*Supplied entries*
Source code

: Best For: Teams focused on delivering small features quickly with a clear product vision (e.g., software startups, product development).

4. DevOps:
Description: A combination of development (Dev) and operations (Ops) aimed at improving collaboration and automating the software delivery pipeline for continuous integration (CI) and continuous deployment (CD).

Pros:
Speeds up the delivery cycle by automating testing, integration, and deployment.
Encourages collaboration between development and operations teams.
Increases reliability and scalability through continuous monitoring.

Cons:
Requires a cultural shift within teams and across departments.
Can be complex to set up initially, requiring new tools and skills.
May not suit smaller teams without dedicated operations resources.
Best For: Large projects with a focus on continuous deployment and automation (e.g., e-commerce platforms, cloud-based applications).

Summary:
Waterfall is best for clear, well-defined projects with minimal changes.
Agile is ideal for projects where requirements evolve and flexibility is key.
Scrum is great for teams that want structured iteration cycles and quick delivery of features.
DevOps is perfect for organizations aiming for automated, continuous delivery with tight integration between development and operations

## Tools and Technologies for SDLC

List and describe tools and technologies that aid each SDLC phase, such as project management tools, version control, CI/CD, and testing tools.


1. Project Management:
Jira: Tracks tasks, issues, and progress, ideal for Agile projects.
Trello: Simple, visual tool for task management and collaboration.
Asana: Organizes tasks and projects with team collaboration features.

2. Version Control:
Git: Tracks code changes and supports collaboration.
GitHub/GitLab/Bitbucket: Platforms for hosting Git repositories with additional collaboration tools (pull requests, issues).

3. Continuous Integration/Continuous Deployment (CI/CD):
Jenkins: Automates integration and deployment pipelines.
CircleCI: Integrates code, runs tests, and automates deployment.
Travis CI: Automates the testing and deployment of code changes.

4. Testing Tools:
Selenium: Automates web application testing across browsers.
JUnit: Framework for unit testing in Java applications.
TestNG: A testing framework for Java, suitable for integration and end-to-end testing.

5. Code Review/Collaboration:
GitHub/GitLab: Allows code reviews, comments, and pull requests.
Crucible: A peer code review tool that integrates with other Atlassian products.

*Task prompt*
Reproduce the lines above verbatim, starting at the first line and ending at the line that contains "Increases reliability and".

*Your solution*
Source code

: Best For: Teams focused on delivering small features quickly with a clear product vision (e.g., software startups, product development).

4. DevOps:
Description: A combination of development (Dev) and operations (Ops) aimed at improving collaboration and automating the software delivery pipeline for continuous integration (CI) and continuous deployment (CD).

Pros:
Speeds up the delivery cycle by automating testing, integration, and deployment.
Encourages collaboration between development and operations teams.
Increases reliability and scalability through continuous monitoring.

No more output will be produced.